Teachers of integrated science courses were asked to use the test blueprints and select the Integrated Science Test that most closely matched their course content.

Beginning with the 2002 results, the California Standards Test scores will comprise the majority of the calculation for each school's Academic Performance Index (API).

For further information about the California Standards Test scores, go to About the STAR 2002 Internet Scores .

Stanford Achievement Test, Ninth Edition, Form T
In November 1997, the State Board of Education designated the Stanford 9 published by Harcourt Educational Measurement as the STAR Program's achievement test. The test was first administered to all California students during spring 1998 and has been administered each spring since then. Spring 2002 is the last administration of this test as part of the STAR Program. It will be replaced with the California Achievement Test, Sixth Edition (CAT/6) for the 2003 program. The Stanford 9 is a national norm-referenced achievement test, and the test questions and scoring are the same from year-to-year. Therefore, results from the 2002 administration may be compared with the results from any of the previous four years. For information on making year-to-year comparisons, see Comparing Scores . Stanford 9 results are used for calculating each school's API. The API calculations do not use the Stanford 9 results exactly as they are posted on the Internet, therefore, caution is advised in comparing a school's Stanford 9 results over time against a school's API. See api.cde.ca.gov/ for information about the API.

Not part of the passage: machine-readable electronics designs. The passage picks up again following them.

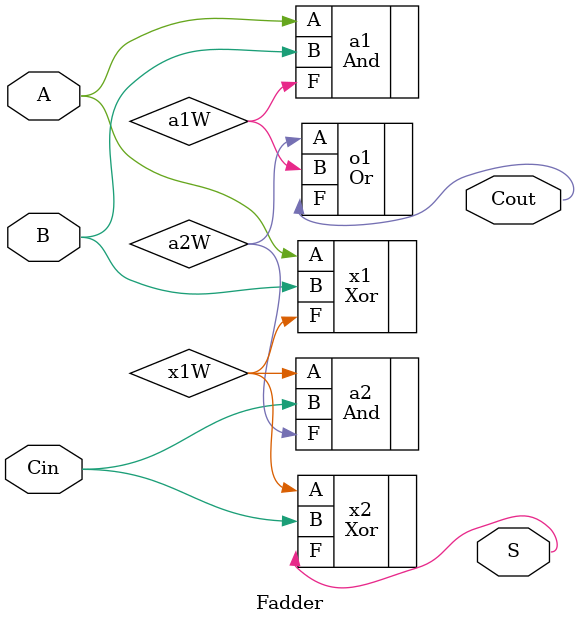
<source format=v>
module Fadder(input A,B, Cin, output S , Cout);

    wire x1W,a1W,a2W;
    Xor  x1(.A(A),.B(B),.F(x1W));
    And a1(.A(A),.B(B),.F(a1W));
    Xor  x2(.A(x1W),.B(Cin),.F(S));
    And a2(.A(x1W),.B(Cin),.F(a2W));
    Or o1(.A(a2W),.B(a1W),.F(Cout));


endmodule

</source>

Students in grades 2 - 11 are tested in reading, language (written expression) and mathematics. Students in grades 2 - 8 are also tested in spelling, and students in grades 9 - 11 are tested in science and social science. The purpose of the Stanford 9 is to determine how well each California student is achieving academically compared to a national sample of students tested in the same grade at the same time of the school year.

Spanish Assessment of Basic Education, 2nd Edition (SABE/2)
The SABE/2, published by CTB/McGraw-Hill is a nationally norm-referenced achievement test in Spanish. The test battery includes tests of Spanish reading, language, and spelling, as well as mathematics tests in Spanish. Spanish-speaking English learners (limited-English proficient students) who had been enrolled in California public schools less than 12 months when testing began were required to take the SABE/2 in addition to taking the California Standards and Stanford 9 Tests. Districts had the option of administering the test to Spanish-speaking English learners who had been in California public schools 12 months or more.